Year: 2025-2026
Research Team Type: Faculty-led
Team leads: Bruce Hall, Associate Professor, Department of History; Adam Benkato, Associate Professor, Middle Eastern Languages and Cultures (MELC)
As imported European paper became cheaper and more easily obtainable in the Sahara Desert and its hinterlands in the eighteenth and nineteenth centuries the practice of letter-writing grew enormously. As in other parts of the world, letter-writing made it possible for distance to be bridged in new ways, drawing far-flung people into circuits of information exchange. This project seeks to explore how letter-writing in this period contributed to broader economic historical changes in commercial practices associated with trans-Saharan trade, availability of credit, recoverability of debt and inheritances. Writing in Arabic also accelerated processes of Arabization of Berber- and sub-Saharan language-speaking communities in the region and as such, letters are a key index of new forms of literacy among non-elite people and broader language change.

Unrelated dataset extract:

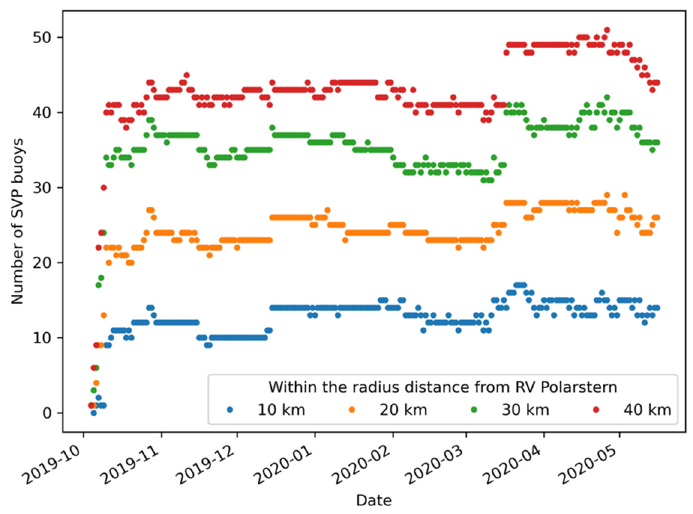
Figure 2. Number of the surface velocity profiler (SVP) buoys around the RV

There are thousands of extant Arabic letters across the circum-Saharan region, almost all of them produced since the second half of the eighteenth century. Some are held in public archives but many more remain in private family collections. Very few have been published. This project aims to develop digital and database tools to create better datasets from the contents of the letters so that they can be used in social scientific research. The team will focus on one set of letters sent to/from the ancient northern Saharan town of Ghadames, in modern-day Libya. A significant oasis town since Roman times, communities of merchants from Ghadames wrote letters to/from important trading towns such as Tripoli, Tunis, Kano, and Timbuktu, from when letters can be found today.